## Exercise directions:
Output, exactly as written, the lines below starting at the line containing "text: 3 -> 4" and ending at the line containing "html: <div> <div>". Drop the pictures and keep both end lines.

## Supplied information:
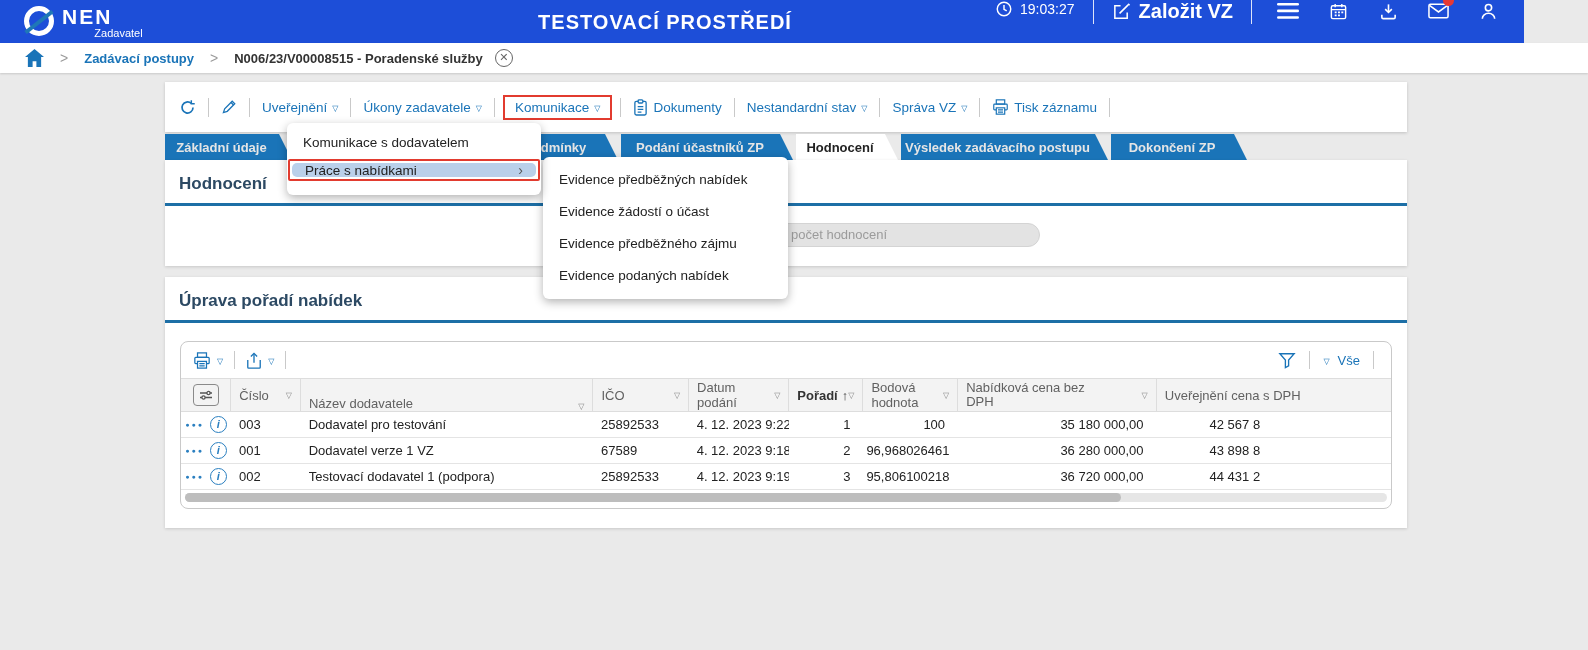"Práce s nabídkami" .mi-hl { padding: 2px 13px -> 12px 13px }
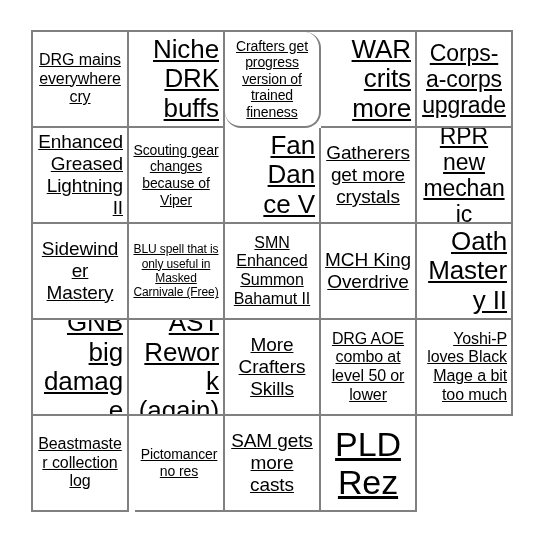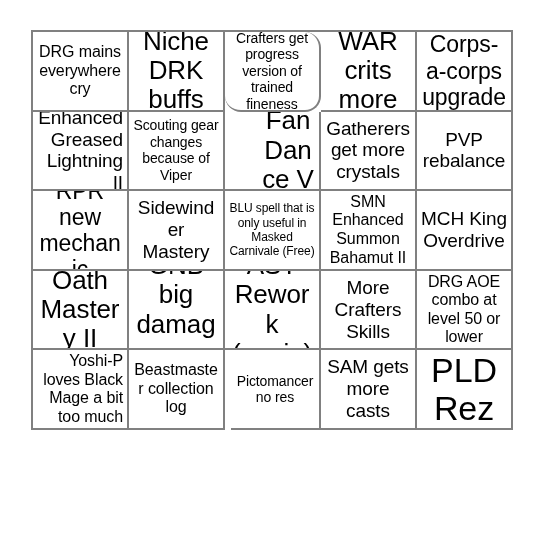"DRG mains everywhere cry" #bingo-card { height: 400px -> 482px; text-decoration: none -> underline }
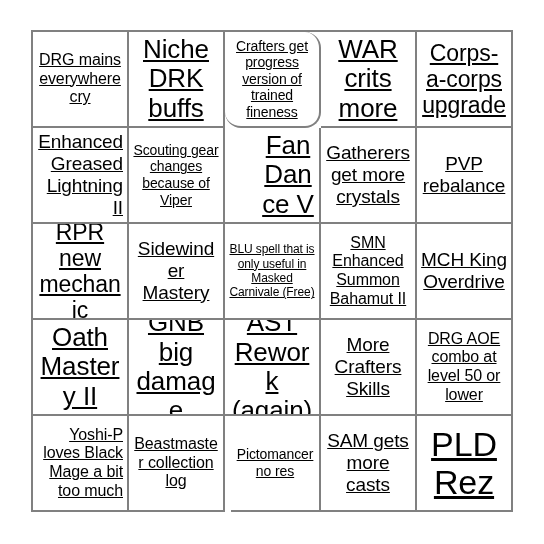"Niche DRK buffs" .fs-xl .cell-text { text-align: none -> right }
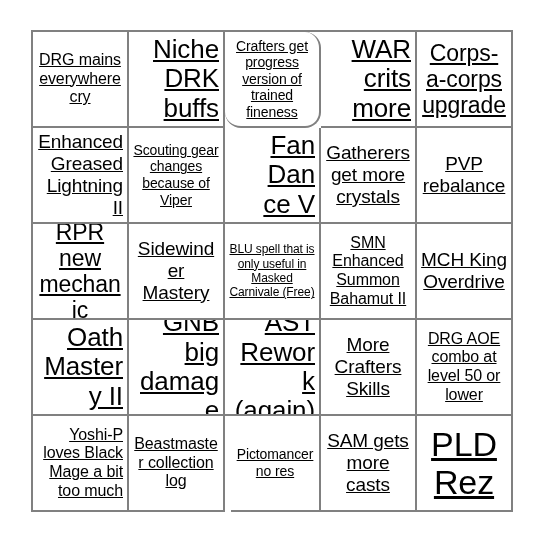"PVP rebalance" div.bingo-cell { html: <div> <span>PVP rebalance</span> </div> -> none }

...

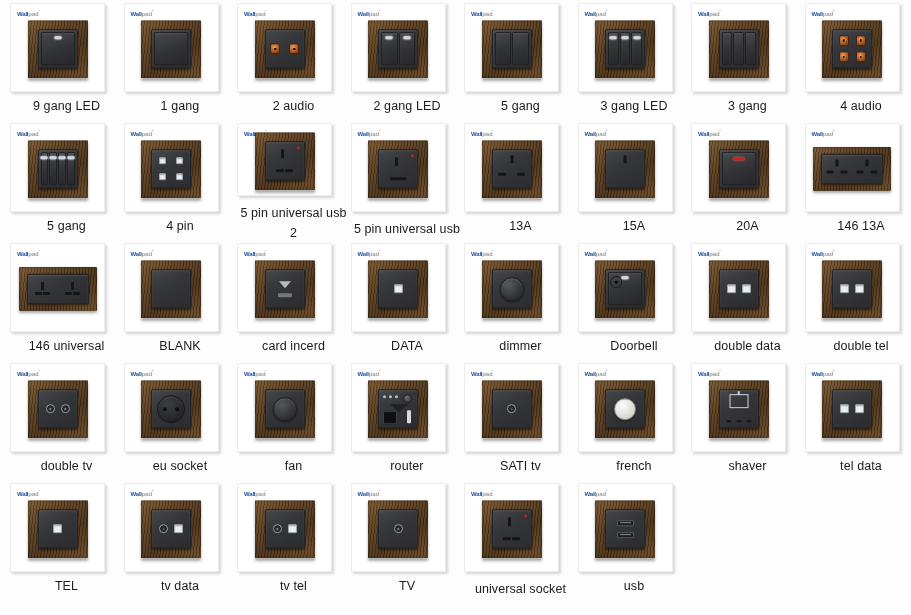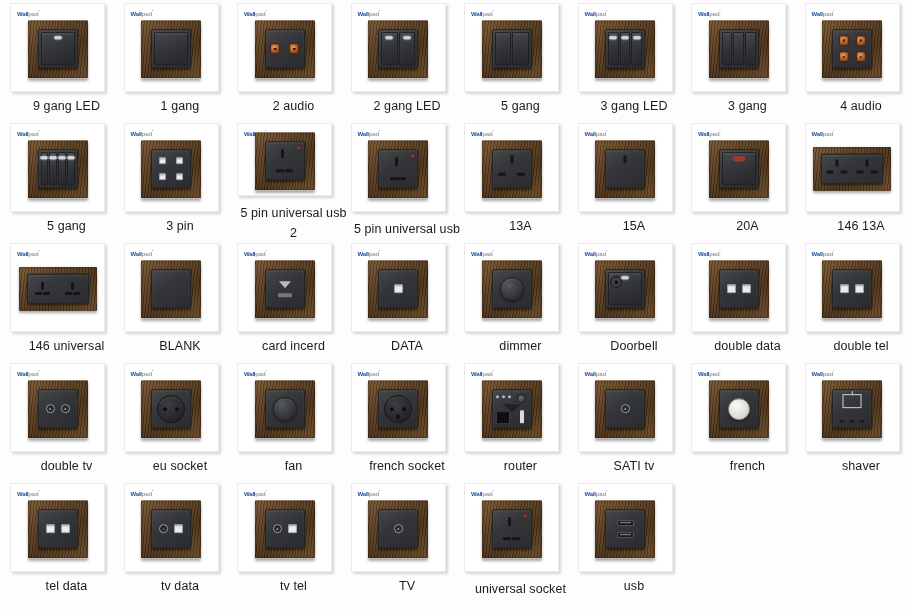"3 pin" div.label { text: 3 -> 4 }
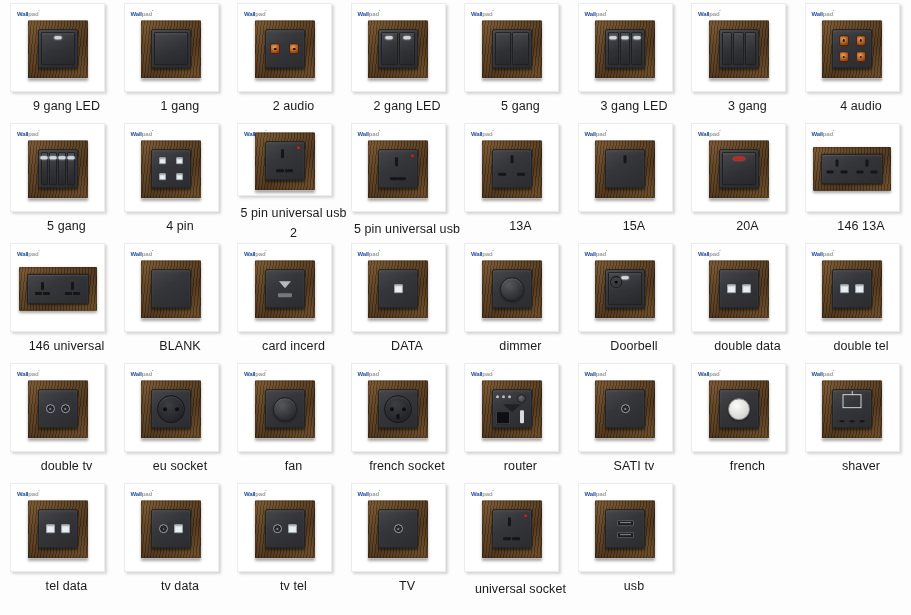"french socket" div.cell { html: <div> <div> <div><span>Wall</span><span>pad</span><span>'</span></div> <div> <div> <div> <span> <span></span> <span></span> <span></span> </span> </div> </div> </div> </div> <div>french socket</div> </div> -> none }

## Reply to the exercise:
"3 pin" div.label { text: 3 -> 4 }
"french socket" div.cell { html: <div> <div> <div><span>Wall</span><span>pad</span><span>'</span></div> <div> <div> <div> <span> <span></span> <span></span> <span></span> </span> </div> </div> </div> </div> <div>french socket</div> </div> -> none }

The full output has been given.